The following parts of public metadata are currently being used to identify public projects (those licensed and not) as COVID-19 related:

  • The repo's description
  • The name of the repo
  • The topics associated with the repo
  • The organization bio description where that exists

Search terms against these metadata include variations of: covid, coronavirus, ncov and sars-cov-2

License

The data and associated documentation in this repo are open data released under the very permissive CC0-1.0 public domain dedication.

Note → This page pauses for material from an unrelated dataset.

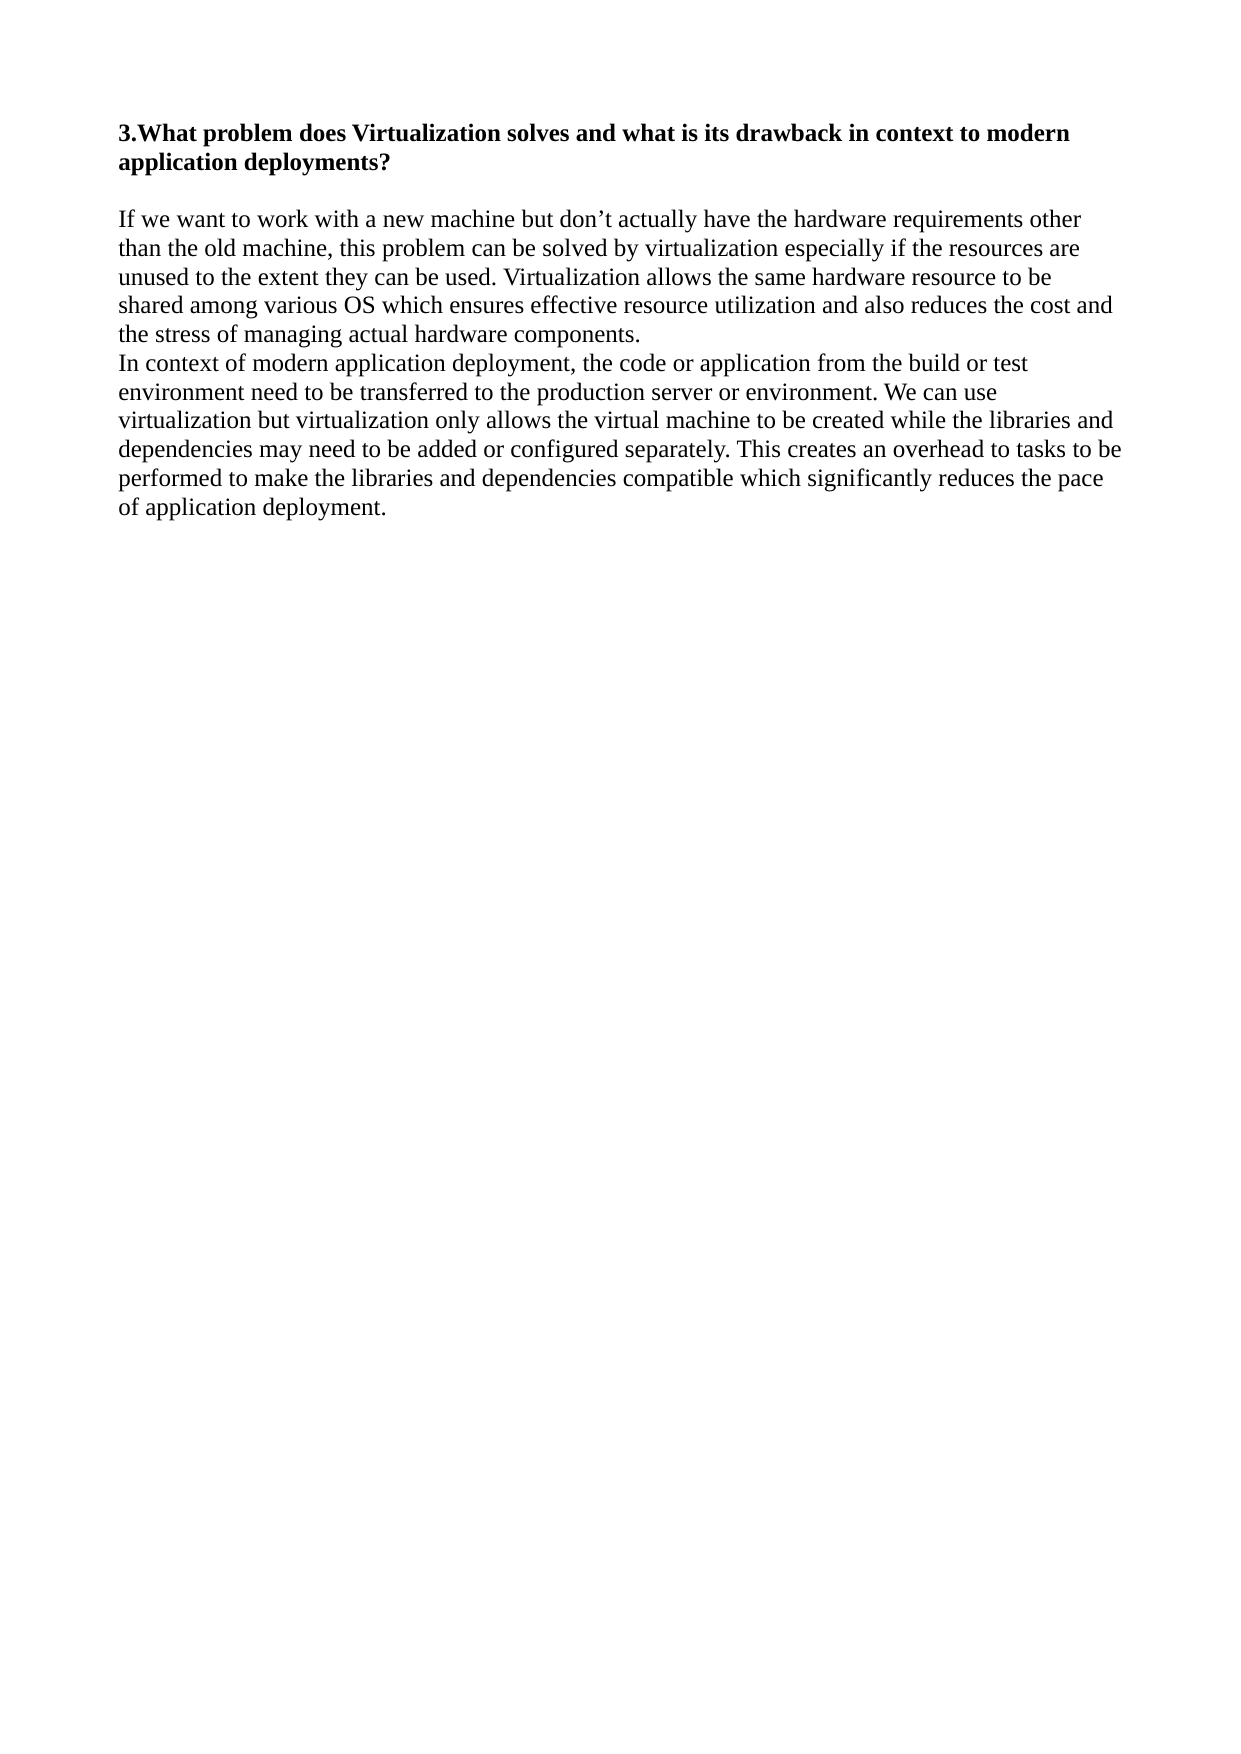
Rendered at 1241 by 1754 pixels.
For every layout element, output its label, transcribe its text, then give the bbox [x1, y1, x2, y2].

text If we want to work with a new machine but don’t actually have the hardware requirements other than the old machine, this problem can be solved by virtualization especially if the resources are unused to the extent they can be used. Virtualization allows the same hardware resource to be shared among various OS which ensures effective resource utilization and also reduces the cost and the stress of managing actual hardware components. [118, 204, 1122, 348]
text 3.What problem does Virtualization solves and what is its drawback in context to modern application deployments? [118, 118, 1122, 176]
text In context of modern application deployment, the code or application from the build or test environment need to be transferred to the production server or environment. We can use virtualization but virtualization only allows the virtual machine to be created while the libraries and dependencies may need to be added or configured separately. This creates an overhead to tasks to be performed to make the libraries and dependencies compatible which significantly reduces the pace of application deployment. [118, 348, 1122, 521]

However, please understand:

  • Third party rights:
    • Each project referenced is licensed under their own terms (see the license_name field in the extract, and visit individual project repositories for details).
    • Users or others may have rights to user-provided data such as repository, organization, and user names and descriptions.
    • If you're unsure about your right to use any user-provided data or material from referenced projects, it's up to you to verify your rights.
  • Open data norms:
    • If you use this dataset in a publication, a link to or citation of this repository would be appreciated.
    • If you extend this dataset, sharing your additions as open data would also be appreciated.
  • If you use this dataset as a starting point for further research which involves accessing and using additional GitHub data, you will need to abide by our privacy statement and related terms.
  • CC0-1.0 does not grant any trademark permissions. GitHub® and its stylized versions and the Invertocat mark are GitHub's Trademarks or registered Trademarks. When using GitHub's logos, be sure to follow the GitHub logo guidelines.